Nemeth’s flying has grown better during our travels. He’s constantly in the air, scouting or just looking for fish he can dive and catch. I imagine that now that he’s free of the tower, he has no desire to be tied down to our crappy little boat. I can’t blame him. If I could leave the boat behind myself, I would in a heartbeat. The damned thing leaks and every twitch makes it rock, and it’s just a wretched form of travel, especially for someone that can fly.
Sometimes I worry Nemeth will just fly away and abandon me. On my crankier days, when the baby’s kicking me and the smell of raw fish makes me want to punch something, I think I’d leave me behind, too. But he always comes back, and he’s always patient and gentle with me.
I sit up on the trunk that’s been my seat for the last six weeks, the trunk full of books and our meager supplies. I cast out my fishing line after baiting it with the head of a minnow and ease the line into the water. Might as well fish for my lunch. I eye the mountains that have been growing increasingly dominant on the horizon with every day that passes.
I’ve always known that Lios is a land of rolling hills and plains and that Darkfell’s people live under the mountains, but I’ve never really visualized the differences in the land until now. The Fellian continent looks as if it is hewn directly from rock, thecliffs steep and forbidding as the rock itself climbs so high that the clouds cover the tops. I can’t imagine how anyone can live here. There’s no place for a farm or for livestock on the outside, and it makes me wonder what the interior looks like.
I don’t tell Nemeth that I’m nervous. Of course I’m nervous. After seeing what’s left of Lios, it makes me wonder if my head will be on a pike before the next day. How do I know they won’t spear me with a dozen swords like they did Lionel? I abandoned my sacred duty in the tower, after all. Being Nemeth’s wife might not be enough to keep me safe.
My line tugs with a bite, and I jerk on it, trying to snag the fish. It goes still and I relax, gazing up at the forbidding, looming mountains once more.
Nemeth will protect me, I remind myself. You carry his child. He loves you.
A shadow soars overhead, and I shield my eyes, glancing up as Nemeth sails through the skies, his wings outstretched, his form as powerful as it is dark. He’s beautiful, and he looks at home here among the menacing, mountainous land. He’s growing in strength by the day, and I feel as if I’m…not weaker, but more dependent.
Is this how Ravendor felt when she left the tower? That everything she’d thought she knew felt different?

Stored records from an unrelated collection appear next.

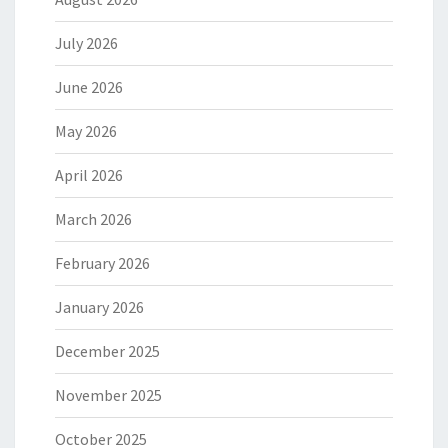
July 2026
June 2026
May 2026
April 2026
March 2026
February 2026
January 2026
December 2025
November 2025
October 2025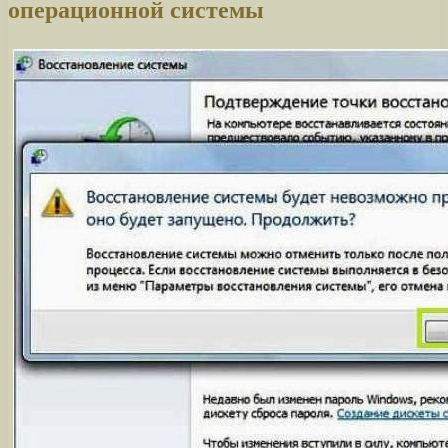
операционной системы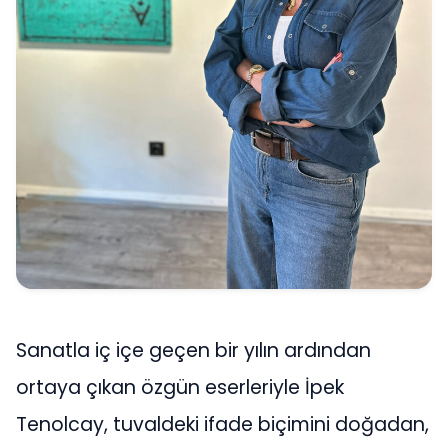
Sanatla iç içe geçen bir yılın ardından
ortaya çıkan özgün eserleriyle İpek
Tenolcay, tuvaldeki ifade biçimini doğadan,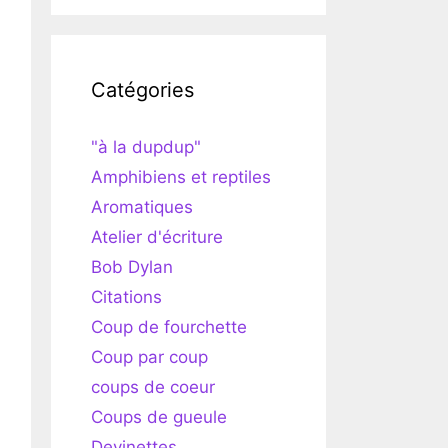
Catégories
"à la dupdup"
Amphibiens et reptiles
Aromatiques
Atelier d'écriture
Bob Dylan
Citations
Coup de fourchette
Coup par coup
coups de coeur
Coups de gueule
Devinettes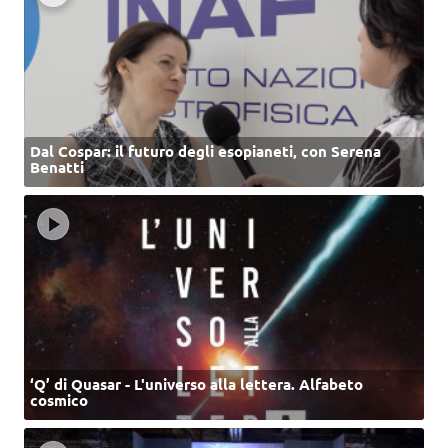
Dal Cospar: il futuro degli esopianeti, con Serena
Benatti
‘Q’ di Quasar - L'universo alla lettera. Alfabeto
cosmico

But Ravendor killed her mate, if the stories are to be believed. I don’t think I could ever harm Nemeth.
He soars overhead again and I wave at him, smiling brightly to hide my troubled thoughts.
Close to dark,Nemeth drops into the ship again, a worried expression on his face. “We’re close enough that someone should have come out to see us.”
He voices aloud one of my fears. I raise my hand to my brow, shielding my eyes as I gaze at the mountains. I’ve been sailing towards them all day and they look no closer, but I’ve also never traveled much. I have no idea how close or far away they’re supposed to look, nor do I have a clue if we should be seeing people. I don’t even see a beach, just endless craggy mountains right up to the edge of the sea. “All of Lios seemed to be deserted. Do you think the same has happened to your people?”
The thought makes my stomach clench uncomfortably. If there’s no safe haven for us here, either, what is left? There’s a flutter in my belly that reminds me that there’s more at stake than just myself and Nemeth—our child needs a home, too.
“I don’t know,” Nemeth tells me. “I want to keep scouting and see. Will you…will you be all right here?” He hesitates, clearly torn between protecting me and finding out what he can. “It’ll be dark soon and I don’t want you to be afraid.”